Pero lo más llamativo en el abordaje del tema pasa por las obras
del afamado arquitecto japonés Katsuhiro Miyamoto, ganador del León
de Oro en la Bienal de Arquitectura de Venecia, y sus compatriotas
Shinjiro Okamoto y Kenji Yanobe, quien aportó el símbolo de la
Trienal.
Miyamoto ha convertido la imagen de uno de los reactores de la
planta de Fukushima en un santuario dentro de la tradición japonesa,
como para que la actual generación no olvide la enormidad de la
crisis nuclear.
En una atrevida y compleja instalación mural, que le debe mucho a
la gráfica y a la estética pop, Okamoto diseña una línea del tiempo
que recorre la Segunda Guerra Mundial, los campos de exterminio
alemanes, las víctimas de Hiroshima y Nagasaki, el bombardeo
norteamericano contra Tokio cuando ya el militarismo nipón estaba
derrotado, hasta las intervenciones de Washington en Irak y
Afganistán, y la interrogante que se abre ante el uso de la fuerza
para resolver conflictos y la existencia de un arsenal nuclear que
puede hacer que la humanidad desaparezca.

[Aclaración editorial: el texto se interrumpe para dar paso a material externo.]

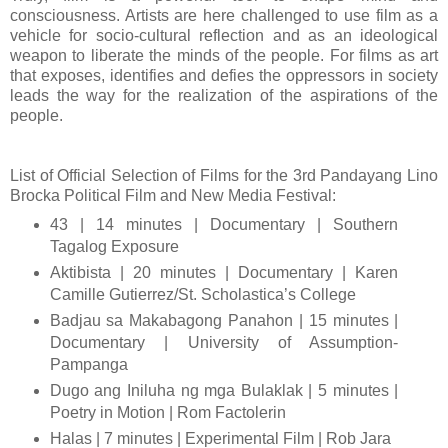
consciousness. Artists are here challenged to use film as a
vehicle for socio-cultural reflection and as an ideological
weapon to liberate the minds of the people. For films as art
that exposes, identifies and defies the oppressors in society
leads the way for the realization of the aspirations of the
people.
List of Official Selection of Films for the 3rd Pandayang Lino
Brocka Political Film and New Media Festival:
43 | 14 minutes | Documentary | Southern
Tagalog Exposure
Aktibista | 20 minutes | Documentary | Karen
Camille Gutierrez/St. Scholastica’s College
Badjau sa Makabagong Panahon | 15 minutes |
Documentary | University of Assumption-
Pampanga
Dugo ang Iniluha ng mga Bulaklak | 5 minutes |
Poetry in Motion | Rom Factolerin
Halas | 7 minutes | Experimental Film | Rob Jara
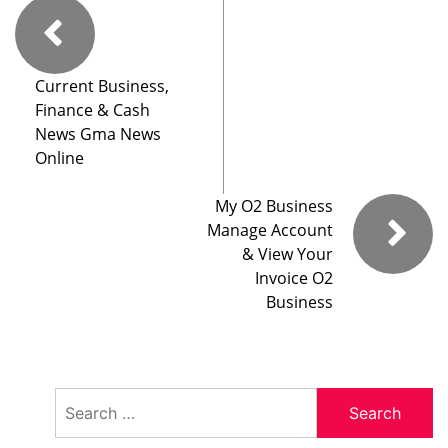
Current Business,
Finance & Cash
News Gma News
Online
My O2 Business
Manage Account
& View Your
Invoice O2
Business
Search
for:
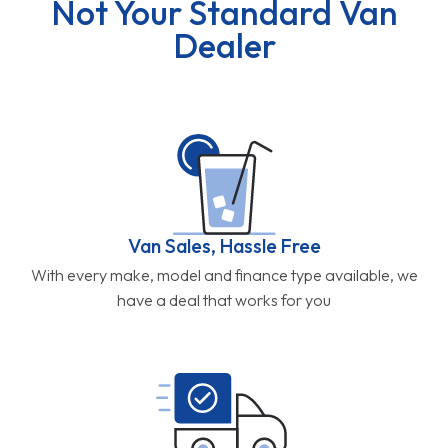
Not Your Standard Van
Dealer
Van Sales, Hassle Free
With every make, model and finance type available, we
have a deal that works for you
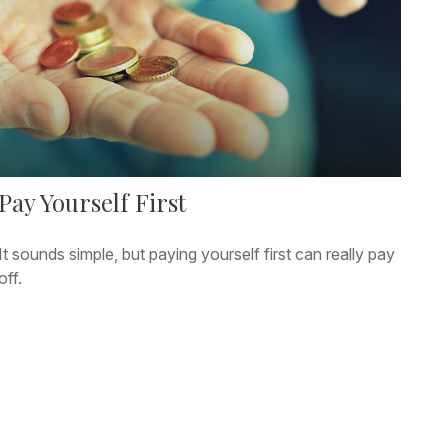
Pay Yourself First
It sounds simple, but paying yourself first can really pay
off.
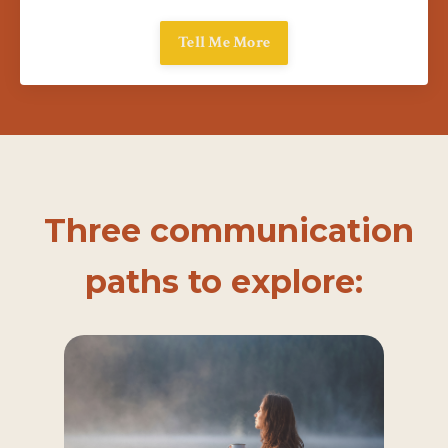
Tell Me More
Three communication
paths to explore:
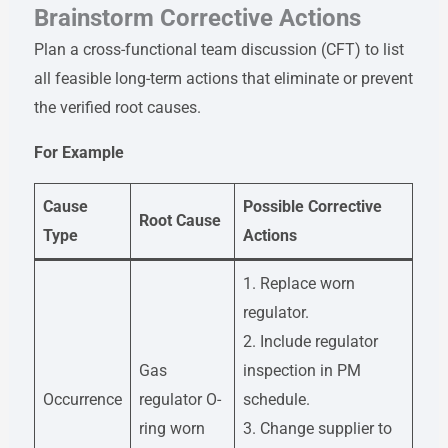
Brainstorm Corrective Actions
Plan a cross-functional team discussion (CFT) to list
all feasible long-term actions that eliminate or prevent
the verified root causes.
For Example
Cause
Possible Corrective
Root Cause
Type
Actions
1. Replace worn
regulator.
2. Include regulator
Gas
inspection in PM
Occurrence
regulator O-
schedule.
ring worn
3. Change supplier to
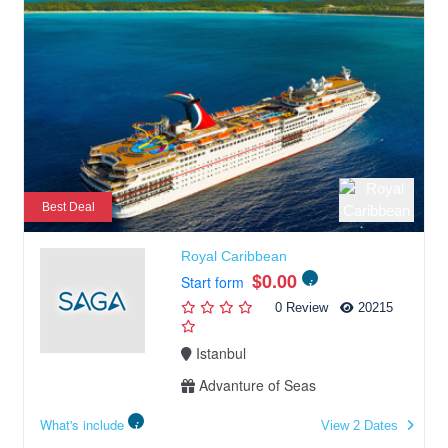
Best Deal
Royal Caribbean
$0.00
Start form
0 Review
20215
Istanbul
Advanture of Seas
What's include
View 2 Dates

El niño sol es un personaje creado por Yanobe. Simpático en
su inocente apariencia —semejante a cualquiera de las criaturas que
pueblan los animados japoneses—, resulta tremendamente perturbadora
su esencia robótica, el vendaje en una de sus mejillas, y sus
genitales cibernéticos. Luego se transforma en ícono de un altar
postapocalíptico cercano a una ca-pilla en la que Yanobe incluyó
dibujos de Henri Matisse.
Uno de las jornadas más concurridas de la Trienal reunió en las
afueras del Centro de Arte de la Prefectura de Aichi, a miles de
personas en torno al Proyecto Fukushima, espacio itinerante de
intercambio creativo liderado por el poeta Ryochi Wago y los músicos
Michiro Endo y Otomu Wago.
"Las sociedades del siglo XXI no pueden vivir siempre en
presente. Y abocadas a un consumo desenfrenado. La memoria no puede
ser frágil. Los artistas que estuvieron de acuerdo con nosotros,
aquí están con sus poéticas alentadoras", observó el director de la
Trienal, Taro Igarashi, al despedirse de este cronista.